Rabu, 15 Agustus 2012

Kerikil Hitam-2

Ini hati. Oh, hei, kau, jangan menangis. Aku enggan masuk ke dalam titik-titik palsu yang terulang lagi. Sudah saatnya sapu tanganku dicuci karena bau keringatmu. Aku terluka karena tangismu yang merasa sendiri. Kau tak pernah dengarkan aku. Lantas, apa maumu? Kau tak sendiri jika menarikku masuk ke dalam jilid ceritamu. Dan kau masih rasakan kesunyian itu? Luar biasa! Aku bertepuk tangan dari sini.

Aku pun begitu awalnya. Namun, aku cepat menyadari bahwa aku bodoh. Aku akui itu. Ah, sebelum masuk ke surga pun, kita hidup di dunia dulu. Aku enggan bermimpi tentang surga rekaan kawanan berjanggut. Aku tak ingin menawan ilusiku sendiri. Siapa tahu aku di neraka dan kita bertemu disana. Aku akan meminta izin pada malaikat untuk mengejekmu terakhir kali.

Hei, jangan tertawa saja! Aku jujur pada diriku. Kau tak berani bicara atas hatimu, bukan? Dan dengan bangga kau bicara tentang surga? Kau tak tahu betapa pedih ucapmu kepadanya tentang aku. Eh, kau tak tahu bahwa aku tahu. Kalau begitu aku saja yang tertawa.
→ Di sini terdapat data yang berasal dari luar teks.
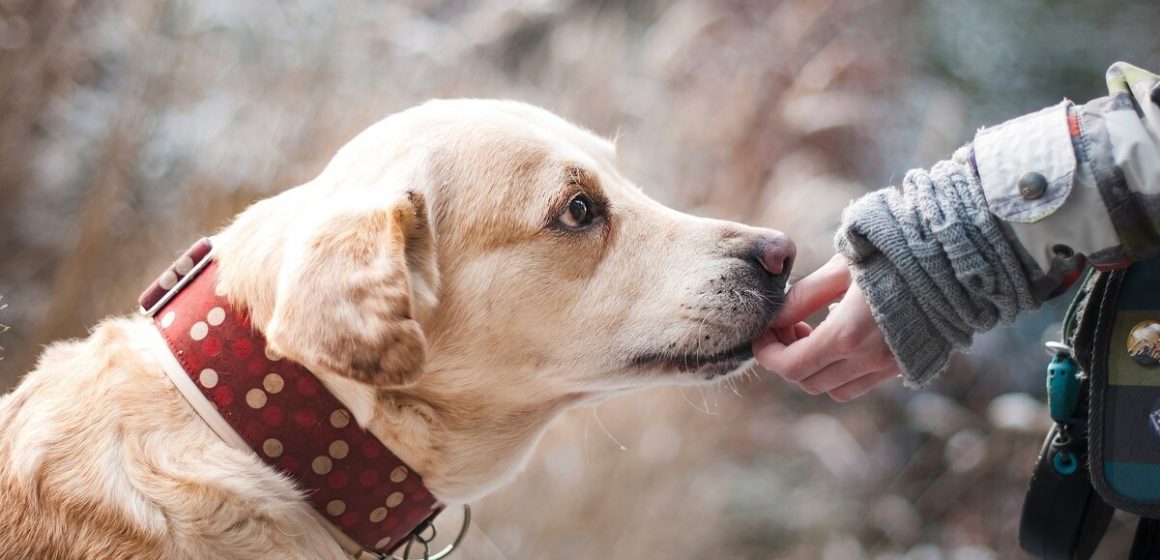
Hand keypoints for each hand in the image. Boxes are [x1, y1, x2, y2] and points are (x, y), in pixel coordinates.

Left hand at [753, 254, 900, 400]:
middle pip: (808, 381)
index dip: (768, 353)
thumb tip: (774, 317)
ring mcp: (890, 366)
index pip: (791, 366)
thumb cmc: (894, 253)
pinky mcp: (906, 365)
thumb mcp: (841, 268)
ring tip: (813, 331)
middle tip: (788, 326)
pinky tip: (844, 335)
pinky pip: (861, 382)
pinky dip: (842, 370)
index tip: (762, 333)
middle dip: (788, 358)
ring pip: (834, 389)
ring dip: (815, 368)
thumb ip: (804, 297)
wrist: (955, 259)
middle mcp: (869, 360)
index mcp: (848, 335)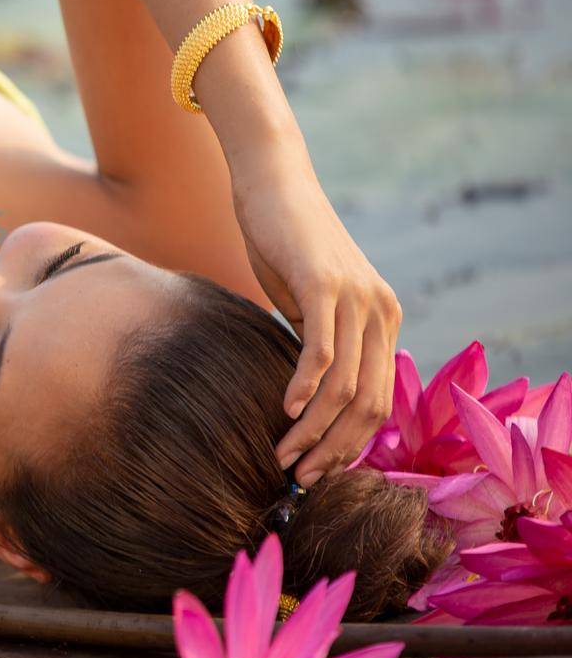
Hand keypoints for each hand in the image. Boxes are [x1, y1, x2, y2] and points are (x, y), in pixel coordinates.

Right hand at [228, 141, 401, 487]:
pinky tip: (284, 409)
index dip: (348, 444)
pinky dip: (304, 388)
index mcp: (384, 320)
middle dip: (332, 448)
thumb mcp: (307, 302)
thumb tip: (306, 396)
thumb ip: (318, 341)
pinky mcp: (325, 285)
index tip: (315, 468)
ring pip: (344, 386)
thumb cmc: (282, 243)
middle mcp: (382, 311)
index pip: (377, 401)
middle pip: (367, 403)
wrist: (273, 183)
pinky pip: (321, 351)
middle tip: (296, 474)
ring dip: (312, 429)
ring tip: (283, 454)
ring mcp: (357, 297)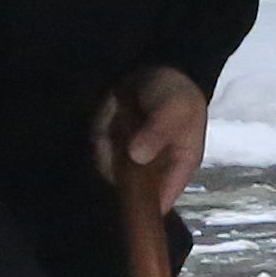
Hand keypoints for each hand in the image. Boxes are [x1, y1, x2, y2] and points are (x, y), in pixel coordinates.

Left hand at [104, 66, 208, 191]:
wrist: (156, 68)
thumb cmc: (175, 94)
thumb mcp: (174, 109)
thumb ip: (158, 131)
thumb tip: (138, 156)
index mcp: (177, 169)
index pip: (160, 202)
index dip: (144, 208)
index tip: (127, 192)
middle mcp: (153, 173)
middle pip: (128, 191)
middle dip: (119, 166)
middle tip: (121, 135)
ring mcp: (130, 163)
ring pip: (109, 169)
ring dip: (107, 146)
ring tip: (119, 117)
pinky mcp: (112, 149)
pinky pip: (98, 152)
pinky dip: (100, 135)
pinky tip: (111, 116)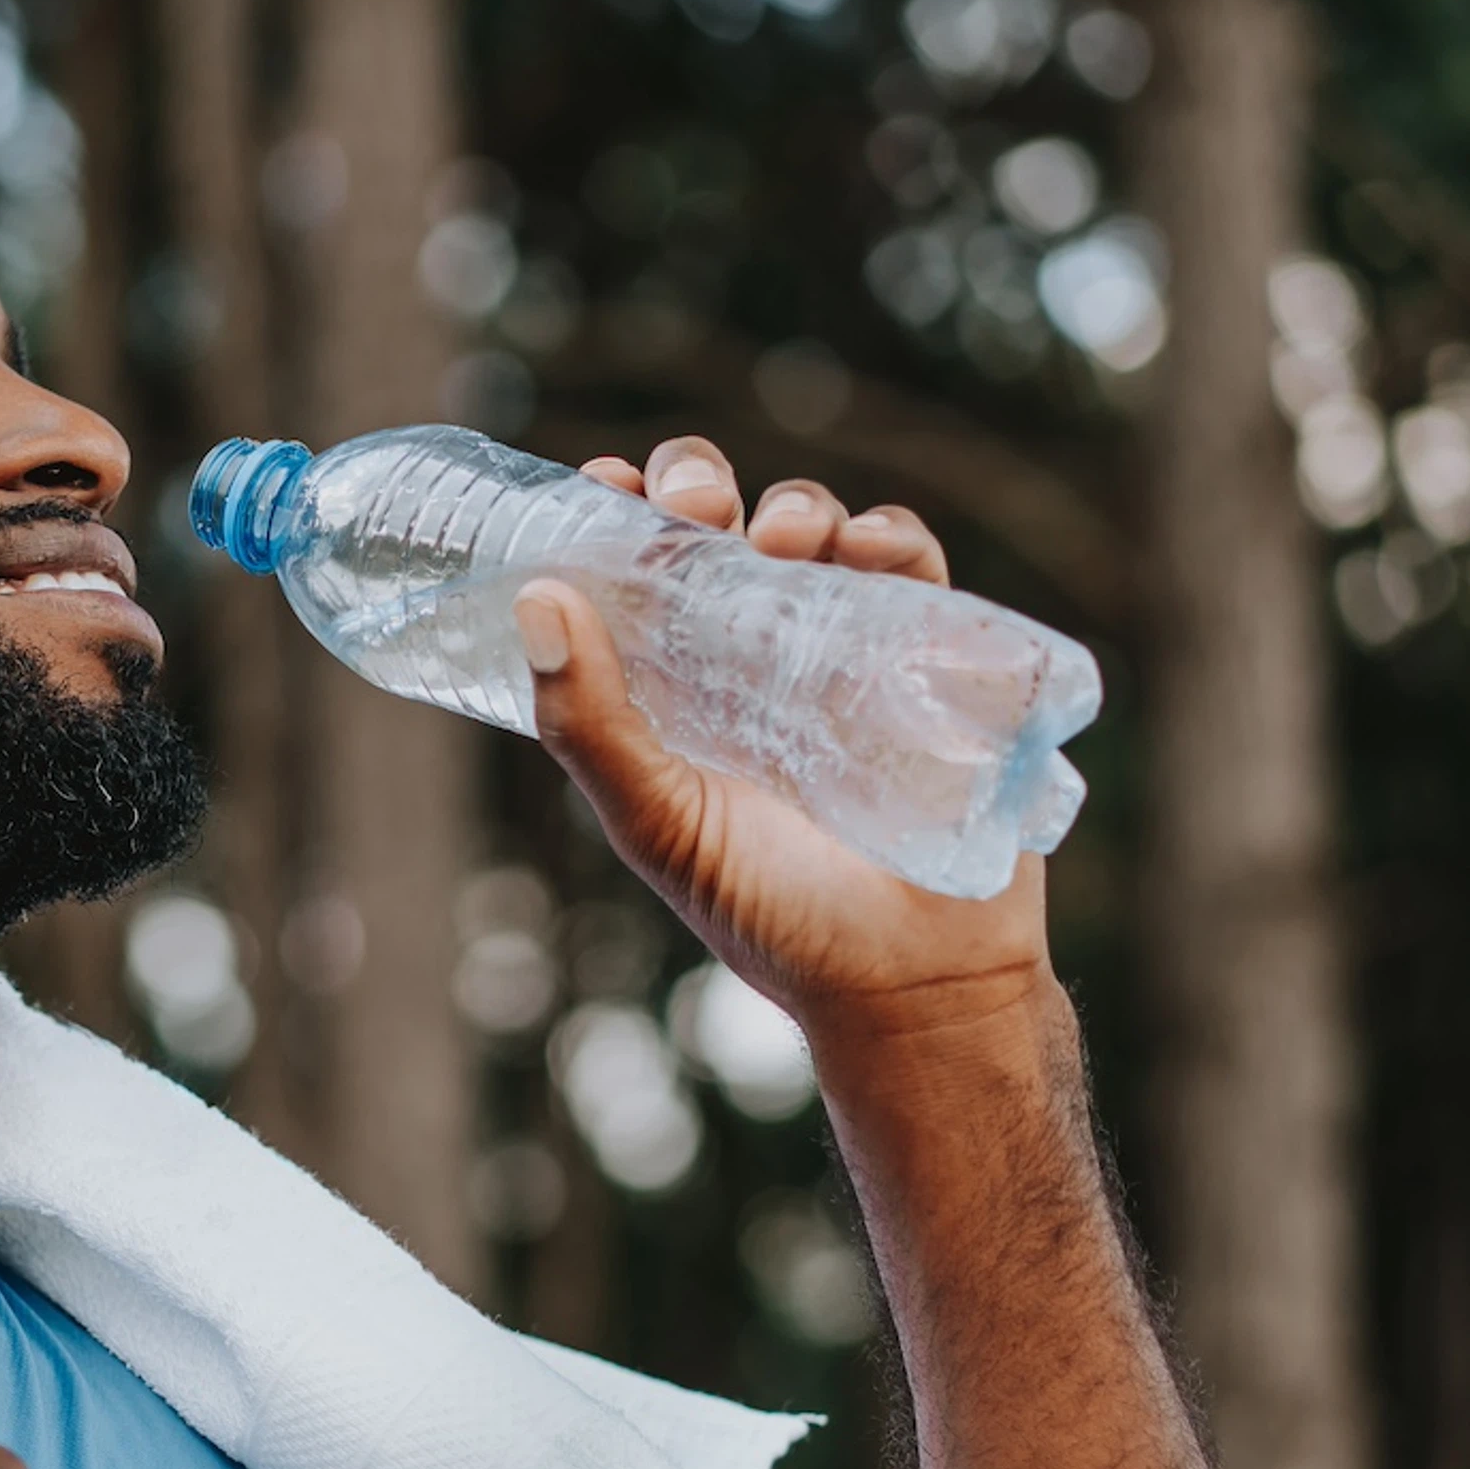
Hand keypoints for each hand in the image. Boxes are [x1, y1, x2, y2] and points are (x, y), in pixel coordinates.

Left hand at [516, 436, 1053, 1055]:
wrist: (911, 982)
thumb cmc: (774, 915)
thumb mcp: (660, 824)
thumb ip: (593, 729)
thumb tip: (539, 601)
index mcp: (672, 685)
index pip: (633, 574)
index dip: (615, 517)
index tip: (599, 486)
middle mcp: (751, 653)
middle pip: (717, 527)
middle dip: (698, 488)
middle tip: (693, 506)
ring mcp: (842, 647)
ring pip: (812, 530)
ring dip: (793, 506)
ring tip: (782, 537)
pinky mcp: (930, 654)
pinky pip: (911, 565)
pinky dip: (890, 536)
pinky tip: (868, 547)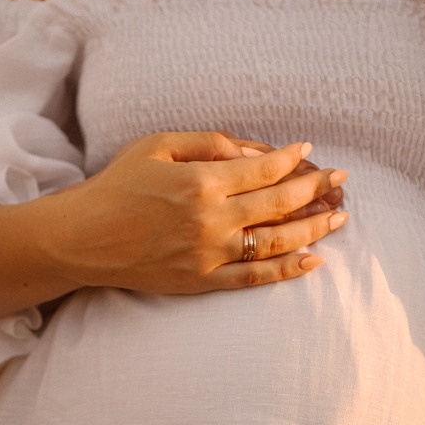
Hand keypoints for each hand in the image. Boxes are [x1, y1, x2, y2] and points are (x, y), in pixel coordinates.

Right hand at [47, 131, 347, 293]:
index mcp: (201, 180)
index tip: (309, 153)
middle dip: (317, 190)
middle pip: (280, 204)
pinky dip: (288, 270)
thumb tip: (256, 151)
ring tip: (340, 217)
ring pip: (277, 242)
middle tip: (341, 181)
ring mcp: (209, 254)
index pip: (264, 169)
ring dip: (314, 228)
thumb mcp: (158, 145)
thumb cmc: (118, 185)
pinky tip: (315, 260)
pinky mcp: (202, 281)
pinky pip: (255, 277)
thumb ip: (209, 143)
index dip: (292, 160)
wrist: (83, 238)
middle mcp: (211, 218)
Hmm, cangkir kopiku ada di depan. Aku bawa, ya? Oh, lihat, aku meminta izin padamu. Nampaknya, menarik jika kopi ini berpindah ke mukamu. Tenang. Tak seberapa dibanding panasnya ucapmu yang aku kumpulkan dan membuatku sempat lupa bahwa aku masih punya hati. Tak sepadan? Tentu, aku akui saja lagi. Karena sesungguhnya aku tak ingin itu. Membuatmu tersekap, aku tak berani. Tapi, kau menyalibku dengan bahasa.


*terinspirasi dari pernyataan salah satu pemikir Prancis yang saya lupa namanya. Katanya, friends are the family that we chose for ourselves..

Selamat datang para politisi! Mari minum kopi yang kau minta aku buat sebelum aku siram ke wajahmu!